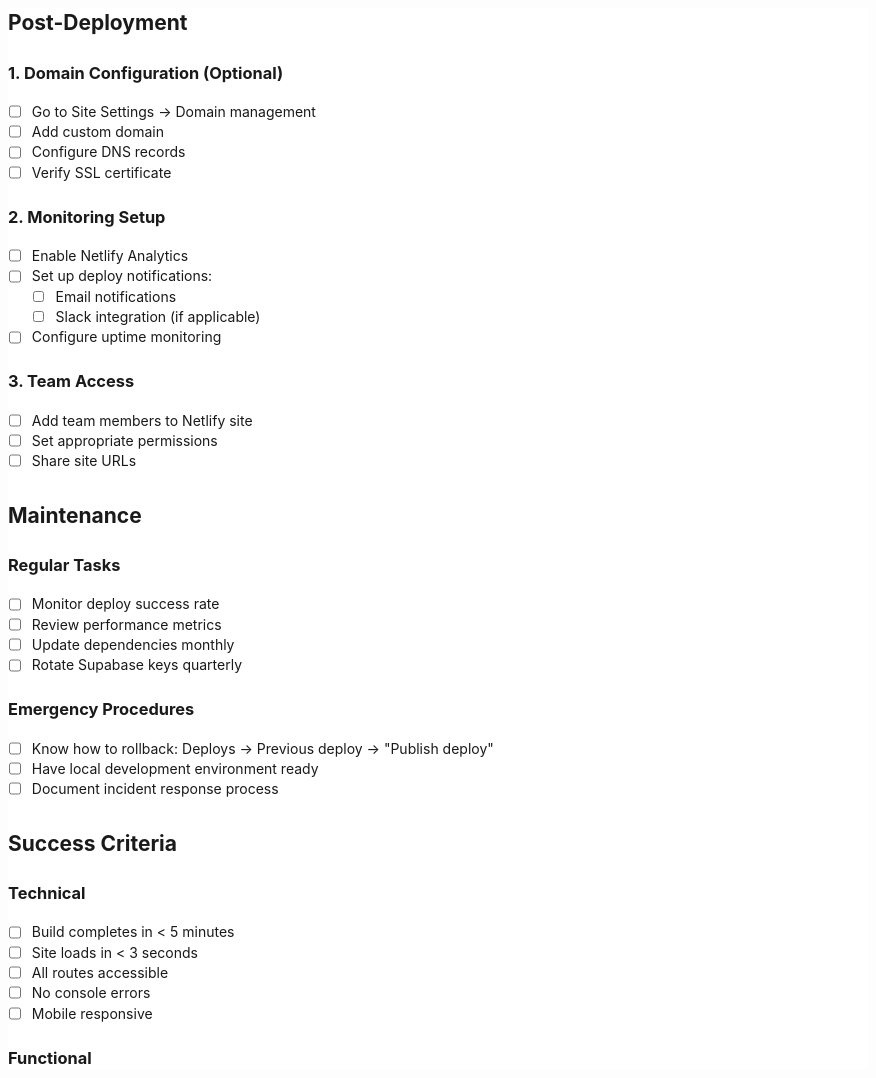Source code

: ## Post-Deployment

### 1. Domain Configuration (Optional)

- [ ] Go to Site Settings → Domain management
- [ ] Add custom domain
- [ ] Configure DNS records
- [ ] Verify SSL certificate

### 2. Monitoring Setup

- [ ] Enable Netlify Analytics
- [ ] Set up deploy notifications:
  - [ ] Email notifications
  - [ ] Slack integration (if applicable)
- [ ] Configure uptime monitoring

### 3. Team Access

- [ ] Add team members to Netlify site
- [ ] Set appropriate permissions
- [ ] Share site URLs

## Maintenance

### Regular Tasks

- [ ] Monitor deploy success rate
- [ ] Review performance metrics
- [ ] Update dependencies monthly
- [ ] Rotate Supabase keys quarterly

### Emergency Procedures

- [ ] Know how to rollback: Deploys → Previous deploy → "Publish deploy"
- [ ] Have local development environment ready
- [ ] Document incident response process

## Success Criteria

### Technical

- [ ] Build completes in < 5 minutes
- [ ] Site loads in < 3 seconds
- [ ] All routes accessible
- [ ] No console errors
- [ ] Mobile responsive

### Functional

**Problem statement**
Without the pictures, copy all of the entries exactly as they appear.

**Answer for the task**
Source code

: ## Post-Deployment

### 1. Domain Configuration (Optional)

- [ ] Go to Site Settings → Domain management
- [ ] Add custom domain
- [ ] Configure DNS records
- [ ] Verify SSL certificate

### 2. Monitoring Setup

- [ ] Enable Netlify Analytics
- [ ] Set up deploy notifications:
  - [ ] Email notifications
  - [ ] Slack integration (if applicable)
- [ ] Configure uptime monitoring

### 3. Team Access

- [ ] Add team members to Netlify site
- [ ] Set appropriate permissions
- [ ] Share site URLs

## Maintenance

### Regular Tasks

- [ ] Monitor deploy success rate
- [ ] Review performance metrics
- [ ] Update dependencies monthly
- [ ] Rotate Supabase keys quarterly

### Emergency Procedures

- [ ] Know how to rollback: Deploys → Previous deploy → "Publish deploy"
- [ ] Have local development environment ready
- [ ] Document incident response process

## Success Criteria

### Technical

- [ ] Build completes in < 5 minutes
- [ ] Site loads in < 3 seconds
- [ ] All routes accessible
- [ ] No console errors
- [ ] Mobile responsive

### Functional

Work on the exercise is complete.